Biz de bu arada illerimizi, büyükşehirlerden başlamak üzere davet ediyor, görüşlerini alıyoruz. Ankara, Adana, İzmir ve pazar günü de İstanbul’da bütün arkadaşları davet ettik. Bu arkadaşlarımızla İstanbul’da toplantımızı yaptık. Şimdi, yarından itibaren tekrar kaldığımız yerden devam edeceğiz. Ay sonuna kadar da peyderpey aldığımız bu temayüllerin neticelerini açıklamaya başlayacağız. Bütün bunlarla beraber Cumhur İttifakı’nda ilçelerde kimlerle gireceğiz, meclis üyeliklerinde kimleri meclis üyesi olarak belirleyeceğiz, bunları arkadaşlarımız da birer birer görüşüyorlar. Şu ana kadar herhangi bir sıkıntı yaşamadan çalışmalarımız devam ediyor. Bizde kavga, gürültü yok, rahatız. Ama diğer ittifaktaki durumu zaten izliyorsunuz, benim size anlatmama gerek yok. Kavgayla, gürültüyle zaten bir yere varılmaz. İnşallah sonu iyi olacak.”
“Dünya gün geçtikçe fikri ve ahlaki çölleşmenin girdabına doğru çekiliyor”AK Parti iktidarları döneminde eğitim, kültür ve sanat alanlarında arzu edilen ilerlemeyi sağladığını düşünüp düşünmediği ve bu konuda siyasilerden, kurumlardan, ilim ve fikir adamlarından beklentilerinin neler olduğu sorusuna Erdoğan, şu yanıtı verdi:
“Bu söylediğimiz alanlarda netice almak kolay bir iş değil. Hala eksiklerimizin olduğu ortada. Fikir alanı da sanat alanı da ilim de uçsuz bir deniz. Ne kadar çalışırsak, ne kadar gayret edersek edelim bunun sonunu bulmak mümkün değil. Onun için ilim adamlarımız, profesörlerimiz, doçentlerimiz, hepsi bize katkı verecekler ve bütün bu katkılarla beraber de bu işi zirveye taşıyacağız. En güzel şekliyle de bu asrın sonuna çok farklı bir şekilde gireceğiz diye düşünüyorum. Dünya gün geçtikçe fikri ve ahlaki çölleşmenin girdabına doğru çekiliyor.

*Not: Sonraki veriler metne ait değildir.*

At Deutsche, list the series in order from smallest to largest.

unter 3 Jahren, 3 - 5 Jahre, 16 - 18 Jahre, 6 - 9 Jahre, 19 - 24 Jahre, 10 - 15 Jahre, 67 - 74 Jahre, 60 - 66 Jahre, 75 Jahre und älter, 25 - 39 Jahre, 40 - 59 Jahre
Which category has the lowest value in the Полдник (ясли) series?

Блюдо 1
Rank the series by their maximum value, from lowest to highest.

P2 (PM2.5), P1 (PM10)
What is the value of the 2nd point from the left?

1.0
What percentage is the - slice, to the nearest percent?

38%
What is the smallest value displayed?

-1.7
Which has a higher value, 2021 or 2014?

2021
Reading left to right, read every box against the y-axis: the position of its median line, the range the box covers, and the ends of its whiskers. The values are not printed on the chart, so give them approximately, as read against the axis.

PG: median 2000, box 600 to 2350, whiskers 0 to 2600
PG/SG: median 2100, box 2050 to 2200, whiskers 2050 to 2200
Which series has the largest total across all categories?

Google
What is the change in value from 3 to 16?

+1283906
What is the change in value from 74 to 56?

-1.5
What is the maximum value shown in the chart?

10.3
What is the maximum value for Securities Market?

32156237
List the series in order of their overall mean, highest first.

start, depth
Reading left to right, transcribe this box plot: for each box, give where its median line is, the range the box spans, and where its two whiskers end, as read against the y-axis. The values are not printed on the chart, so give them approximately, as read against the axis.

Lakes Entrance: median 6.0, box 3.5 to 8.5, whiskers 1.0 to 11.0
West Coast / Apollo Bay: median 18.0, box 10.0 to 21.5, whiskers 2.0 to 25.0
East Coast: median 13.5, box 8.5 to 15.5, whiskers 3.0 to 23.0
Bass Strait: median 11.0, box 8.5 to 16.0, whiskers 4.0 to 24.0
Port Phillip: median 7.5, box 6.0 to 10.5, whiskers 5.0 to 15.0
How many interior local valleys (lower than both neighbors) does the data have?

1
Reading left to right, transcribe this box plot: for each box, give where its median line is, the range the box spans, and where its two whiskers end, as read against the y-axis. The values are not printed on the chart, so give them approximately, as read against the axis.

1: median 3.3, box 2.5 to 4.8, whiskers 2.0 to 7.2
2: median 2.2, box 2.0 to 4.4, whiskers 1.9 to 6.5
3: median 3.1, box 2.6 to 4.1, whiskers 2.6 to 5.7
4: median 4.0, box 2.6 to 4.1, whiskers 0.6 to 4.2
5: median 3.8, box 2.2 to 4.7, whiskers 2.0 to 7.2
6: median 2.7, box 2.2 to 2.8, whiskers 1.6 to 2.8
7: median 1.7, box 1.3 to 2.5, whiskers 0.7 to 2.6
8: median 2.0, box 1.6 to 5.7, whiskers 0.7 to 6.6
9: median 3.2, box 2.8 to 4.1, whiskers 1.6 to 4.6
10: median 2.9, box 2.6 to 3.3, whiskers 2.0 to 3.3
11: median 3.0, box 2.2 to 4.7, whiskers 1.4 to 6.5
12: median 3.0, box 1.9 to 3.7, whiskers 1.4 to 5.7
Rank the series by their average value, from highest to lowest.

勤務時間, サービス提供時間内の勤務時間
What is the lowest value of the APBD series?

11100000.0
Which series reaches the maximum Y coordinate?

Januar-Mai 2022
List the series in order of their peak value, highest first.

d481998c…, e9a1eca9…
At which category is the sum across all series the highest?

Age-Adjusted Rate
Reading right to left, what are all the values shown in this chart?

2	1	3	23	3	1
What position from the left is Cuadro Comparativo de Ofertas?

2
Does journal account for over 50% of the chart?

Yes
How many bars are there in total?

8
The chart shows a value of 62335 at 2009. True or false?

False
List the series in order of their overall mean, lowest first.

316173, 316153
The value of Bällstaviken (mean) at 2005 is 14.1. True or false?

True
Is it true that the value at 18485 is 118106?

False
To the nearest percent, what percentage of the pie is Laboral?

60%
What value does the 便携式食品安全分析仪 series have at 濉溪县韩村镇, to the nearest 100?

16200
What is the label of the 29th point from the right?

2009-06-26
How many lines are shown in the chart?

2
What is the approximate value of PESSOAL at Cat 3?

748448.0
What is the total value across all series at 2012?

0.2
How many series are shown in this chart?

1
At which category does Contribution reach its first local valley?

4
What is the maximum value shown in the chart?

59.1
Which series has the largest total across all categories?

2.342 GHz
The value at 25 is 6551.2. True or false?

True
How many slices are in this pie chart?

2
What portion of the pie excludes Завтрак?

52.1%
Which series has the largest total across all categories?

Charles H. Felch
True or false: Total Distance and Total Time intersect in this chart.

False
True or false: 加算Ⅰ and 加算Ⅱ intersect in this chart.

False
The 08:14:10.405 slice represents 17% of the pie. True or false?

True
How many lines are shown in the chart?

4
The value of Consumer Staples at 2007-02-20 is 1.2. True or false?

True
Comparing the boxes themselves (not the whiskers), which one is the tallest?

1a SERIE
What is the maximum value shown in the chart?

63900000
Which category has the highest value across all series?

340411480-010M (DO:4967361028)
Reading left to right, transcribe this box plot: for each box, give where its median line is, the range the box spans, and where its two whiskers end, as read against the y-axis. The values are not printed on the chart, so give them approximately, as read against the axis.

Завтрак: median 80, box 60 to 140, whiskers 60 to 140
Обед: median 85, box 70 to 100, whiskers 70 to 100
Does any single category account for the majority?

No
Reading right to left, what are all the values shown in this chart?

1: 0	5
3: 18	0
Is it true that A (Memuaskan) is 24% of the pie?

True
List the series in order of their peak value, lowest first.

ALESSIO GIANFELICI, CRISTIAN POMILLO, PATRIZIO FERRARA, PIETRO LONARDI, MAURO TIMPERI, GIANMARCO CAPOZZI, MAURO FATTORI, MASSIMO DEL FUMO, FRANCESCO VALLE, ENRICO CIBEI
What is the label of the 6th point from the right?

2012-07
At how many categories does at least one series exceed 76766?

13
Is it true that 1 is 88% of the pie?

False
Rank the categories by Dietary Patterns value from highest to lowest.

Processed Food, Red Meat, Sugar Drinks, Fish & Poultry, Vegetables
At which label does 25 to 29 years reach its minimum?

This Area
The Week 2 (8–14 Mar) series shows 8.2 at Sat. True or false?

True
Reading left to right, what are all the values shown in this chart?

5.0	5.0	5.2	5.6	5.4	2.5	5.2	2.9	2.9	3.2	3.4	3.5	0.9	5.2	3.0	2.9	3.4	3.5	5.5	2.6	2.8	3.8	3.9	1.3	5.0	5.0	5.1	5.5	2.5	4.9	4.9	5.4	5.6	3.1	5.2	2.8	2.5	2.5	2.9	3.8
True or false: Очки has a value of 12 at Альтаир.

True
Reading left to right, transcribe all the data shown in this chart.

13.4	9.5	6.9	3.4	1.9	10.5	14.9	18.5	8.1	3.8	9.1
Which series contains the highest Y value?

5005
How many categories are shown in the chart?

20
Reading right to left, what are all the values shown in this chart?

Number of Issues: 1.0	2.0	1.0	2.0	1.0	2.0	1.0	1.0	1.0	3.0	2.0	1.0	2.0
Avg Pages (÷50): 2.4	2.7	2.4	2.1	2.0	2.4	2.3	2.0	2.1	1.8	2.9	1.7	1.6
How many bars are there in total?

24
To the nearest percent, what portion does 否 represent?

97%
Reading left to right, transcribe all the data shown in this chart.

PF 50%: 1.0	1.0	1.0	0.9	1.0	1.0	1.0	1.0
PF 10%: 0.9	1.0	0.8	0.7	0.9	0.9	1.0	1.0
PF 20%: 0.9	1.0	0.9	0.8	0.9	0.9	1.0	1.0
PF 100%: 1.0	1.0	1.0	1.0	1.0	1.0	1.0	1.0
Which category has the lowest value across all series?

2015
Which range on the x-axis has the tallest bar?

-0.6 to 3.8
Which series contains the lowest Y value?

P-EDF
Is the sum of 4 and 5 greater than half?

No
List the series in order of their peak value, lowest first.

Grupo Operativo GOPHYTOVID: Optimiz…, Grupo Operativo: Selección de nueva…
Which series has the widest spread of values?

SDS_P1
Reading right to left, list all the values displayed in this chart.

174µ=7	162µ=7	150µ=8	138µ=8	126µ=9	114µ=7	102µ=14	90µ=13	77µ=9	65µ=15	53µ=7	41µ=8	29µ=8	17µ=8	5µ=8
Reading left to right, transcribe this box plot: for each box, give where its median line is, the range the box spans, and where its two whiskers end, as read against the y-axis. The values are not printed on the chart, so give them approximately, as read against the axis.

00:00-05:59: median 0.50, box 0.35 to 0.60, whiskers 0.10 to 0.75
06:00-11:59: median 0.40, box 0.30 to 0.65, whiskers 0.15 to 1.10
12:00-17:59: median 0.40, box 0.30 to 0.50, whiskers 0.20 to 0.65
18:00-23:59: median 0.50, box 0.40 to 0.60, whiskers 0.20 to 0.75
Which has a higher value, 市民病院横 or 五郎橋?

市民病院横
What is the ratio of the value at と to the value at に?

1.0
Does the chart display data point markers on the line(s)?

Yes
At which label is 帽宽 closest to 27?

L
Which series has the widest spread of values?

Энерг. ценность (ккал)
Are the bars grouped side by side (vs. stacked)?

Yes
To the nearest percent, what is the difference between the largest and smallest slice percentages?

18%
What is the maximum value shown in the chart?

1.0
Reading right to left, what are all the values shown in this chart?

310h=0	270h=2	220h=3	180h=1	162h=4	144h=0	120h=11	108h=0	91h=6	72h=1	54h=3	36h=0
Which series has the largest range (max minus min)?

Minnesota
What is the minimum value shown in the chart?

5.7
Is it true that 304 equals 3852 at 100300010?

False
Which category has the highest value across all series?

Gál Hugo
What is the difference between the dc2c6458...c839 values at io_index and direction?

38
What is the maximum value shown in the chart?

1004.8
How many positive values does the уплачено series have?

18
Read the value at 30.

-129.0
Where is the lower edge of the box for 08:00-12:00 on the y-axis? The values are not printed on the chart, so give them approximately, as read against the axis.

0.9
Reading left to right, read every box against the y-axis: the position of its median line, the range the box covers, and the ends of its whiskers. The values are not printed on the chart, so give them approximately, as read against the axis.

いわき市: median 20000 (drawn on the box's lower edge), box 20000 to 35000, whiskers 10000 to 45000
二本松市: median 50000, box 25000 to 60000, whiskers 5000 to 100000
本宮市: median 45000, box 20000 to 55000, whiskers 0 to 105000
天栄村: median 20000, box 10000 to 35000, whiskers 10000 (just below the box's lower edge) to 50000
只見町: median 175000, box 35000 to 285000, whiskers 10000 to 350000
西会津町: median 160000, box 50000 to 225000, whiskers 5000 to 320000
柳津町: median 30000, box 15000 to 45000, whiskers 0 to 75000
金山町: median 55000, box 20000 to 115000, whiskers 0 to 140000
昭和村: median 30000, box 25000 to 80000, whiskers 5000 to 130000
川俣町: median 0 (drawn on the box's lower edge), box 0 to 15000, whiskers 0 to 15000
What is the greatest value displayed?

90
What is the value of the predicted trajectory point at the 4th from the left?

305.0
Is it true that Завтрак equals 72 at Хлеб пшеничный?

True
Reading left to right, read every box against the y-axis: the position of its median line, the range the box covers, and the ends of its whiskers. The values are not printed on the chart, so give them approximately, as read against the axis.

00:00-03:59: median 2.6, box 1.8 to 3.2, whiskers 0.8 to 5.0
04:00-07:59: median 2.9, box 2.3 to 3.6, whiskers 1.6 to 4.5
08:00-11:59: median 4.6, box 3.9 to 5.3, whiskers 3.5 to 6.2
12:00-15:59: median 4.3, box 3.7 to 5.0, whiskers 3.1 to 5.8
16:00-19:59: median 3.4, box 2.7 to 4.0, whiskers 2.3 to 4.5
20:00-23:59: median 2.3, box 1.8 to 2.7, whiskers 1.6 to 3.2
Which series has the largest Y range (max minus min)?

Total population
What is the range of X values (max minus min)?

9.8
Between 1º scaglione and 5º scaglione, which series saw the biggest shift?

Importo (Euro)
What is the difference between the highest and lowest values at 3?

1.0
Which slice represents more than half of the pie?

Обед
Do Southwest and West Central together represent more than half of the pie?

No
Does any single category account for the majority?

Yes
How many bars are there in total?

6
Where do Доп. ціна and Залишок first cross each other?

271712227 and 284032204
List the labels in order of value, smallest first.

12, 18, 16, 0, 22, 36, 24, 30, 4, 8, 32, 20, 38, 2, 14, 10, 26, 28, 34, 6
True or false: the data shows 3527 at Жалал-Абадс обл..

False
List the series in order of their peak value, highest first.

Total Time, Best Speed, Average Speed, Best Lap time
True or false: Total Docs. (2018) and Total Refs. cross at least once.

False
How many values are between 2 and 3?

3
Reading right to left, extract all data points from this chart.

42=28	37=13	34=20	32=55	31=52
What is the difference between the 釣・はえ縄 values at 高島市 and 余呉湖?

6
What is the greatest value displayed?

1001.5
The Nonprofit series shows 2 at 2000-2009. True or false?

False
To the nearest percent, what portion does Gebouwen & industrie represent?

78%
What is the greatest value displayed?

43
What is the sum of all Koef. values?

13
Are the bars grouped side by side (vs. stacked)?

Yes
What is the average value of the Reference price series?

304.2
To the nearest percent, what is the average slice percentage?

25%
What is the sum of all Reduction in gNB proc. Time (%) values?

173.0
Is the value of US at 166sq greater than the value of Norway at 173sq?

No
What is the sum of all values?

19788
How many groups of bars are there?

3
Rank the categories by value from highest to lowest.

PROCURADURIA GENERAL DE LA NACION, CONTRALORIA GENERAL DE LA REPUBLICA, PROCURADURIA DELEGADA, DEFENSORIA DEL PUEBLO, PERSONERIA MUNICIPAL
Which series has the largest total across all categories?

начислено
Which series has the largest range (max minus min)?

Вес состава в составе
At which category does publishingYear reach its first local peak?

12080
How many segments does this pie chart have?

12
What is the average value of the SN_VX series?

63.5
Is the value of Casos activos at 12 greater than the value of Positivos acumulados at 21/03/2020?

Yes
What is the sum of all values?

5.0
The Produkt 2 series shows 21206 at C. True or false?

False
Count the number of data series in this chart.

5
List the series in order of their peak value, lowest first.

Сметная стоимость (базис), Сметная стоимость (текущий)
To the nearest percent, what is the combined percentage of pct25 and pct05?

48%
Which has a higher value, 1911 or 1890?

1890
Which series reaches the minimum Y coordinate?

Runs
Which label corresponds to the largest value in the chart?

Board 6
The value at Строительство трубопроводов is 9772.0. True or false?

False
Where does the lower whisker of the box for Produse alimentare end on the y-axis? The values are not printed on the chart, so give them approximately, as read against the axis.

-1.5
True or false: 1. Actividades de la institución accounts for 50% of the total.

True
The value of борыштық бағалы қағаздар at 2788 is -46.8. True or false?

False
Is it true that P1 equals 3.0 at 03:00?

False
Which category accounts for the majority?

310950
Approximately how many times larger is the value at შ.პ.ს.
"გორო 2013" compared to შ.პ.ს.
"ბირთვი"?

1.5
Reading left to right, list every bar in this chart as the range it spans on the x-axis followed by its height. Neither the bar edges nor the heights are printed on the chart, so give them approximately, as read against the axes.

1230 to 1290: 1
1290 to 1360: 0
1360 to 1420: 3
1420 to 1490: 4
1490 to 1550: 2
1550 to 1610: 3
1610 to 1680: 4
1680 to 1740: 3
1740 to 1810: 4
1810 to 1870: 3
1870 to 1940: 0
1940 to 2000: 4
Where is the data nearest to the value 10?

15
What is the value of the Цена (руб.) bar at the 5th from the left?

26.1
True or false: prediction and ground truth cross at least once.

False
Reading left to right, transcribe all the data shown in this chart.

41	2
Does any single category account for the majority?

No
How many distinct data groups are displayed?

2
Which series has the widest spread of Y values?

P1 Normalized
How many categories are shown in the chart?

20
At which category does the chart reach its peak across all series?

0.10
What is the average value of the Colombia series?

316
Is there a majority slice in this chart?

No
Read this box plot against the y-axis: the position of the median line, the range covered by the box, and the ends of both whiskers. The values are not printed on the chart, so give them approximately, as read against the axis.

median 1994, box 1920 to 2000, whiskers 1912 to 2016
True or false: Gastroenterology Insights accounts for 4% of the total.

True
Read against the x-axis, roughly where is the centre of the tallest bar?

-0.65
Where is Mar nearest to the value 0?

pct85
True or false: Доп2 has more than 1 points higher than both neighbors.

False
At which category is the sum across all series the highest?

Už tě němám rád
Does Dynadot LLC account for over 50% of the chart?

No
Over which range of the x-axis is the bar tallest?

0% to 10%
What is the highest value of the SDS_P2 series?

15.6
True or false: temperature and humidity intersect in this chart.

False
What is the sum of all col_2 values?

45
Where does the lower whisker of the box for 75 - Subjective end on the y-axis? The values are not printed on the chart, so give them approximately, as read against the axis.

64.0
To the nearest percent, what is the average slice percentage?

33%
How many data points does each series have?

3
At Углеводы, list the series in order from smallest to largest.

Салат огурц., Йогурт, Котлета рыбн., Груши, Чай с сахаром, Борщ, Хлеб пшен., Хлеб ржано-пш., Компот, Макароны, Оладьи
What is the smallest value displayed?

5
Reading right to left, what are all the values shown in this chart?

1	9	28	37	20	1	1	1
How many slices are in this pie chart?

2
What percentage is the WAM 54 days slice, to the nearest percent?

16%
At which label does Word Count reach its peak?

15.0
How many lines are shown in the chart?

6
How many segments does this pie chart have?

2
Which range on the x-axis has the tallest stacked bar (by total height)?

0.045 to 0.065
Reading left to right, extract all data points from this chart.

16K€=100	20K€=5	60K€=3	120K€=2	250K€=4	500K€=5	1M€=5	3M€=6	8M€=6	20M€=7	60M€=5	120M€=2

Bundan kurtulmak, bu fırtınada sürüklenmemek için sağlam dallara tutunmalı, köklerimizi daha derine salmalıyız. Sözünü ettiğimiz kendi kavramlarımız, aslında bizi bu fırtınada savrulmaktan kurtaracak yegane sığınak. Kavramlarımız aslında bizim kimliğimiz. Yapmamız gereken onları hatırlamak, kıymetlerini fark edip onları ihya etmektir. Kendi fikir atmosferimizde, öz cevherimizi kullanarak ürettiğimiz her yeni fikir bu topraklara asırlardır saldığımız köklerimize tutunmamızı sağlayacaktır. Kendi cümlelerimizi kilitlediğimiz odaların kapılarını açıp o cümlelerin aleme yayılması için çaba göstermek görevimizdir. Gözlerimizden sanal gerçeklik gözlüklerini çıkartıp, hakikatin izinde yürüme vakti gelmiştir ve geçmektedir.”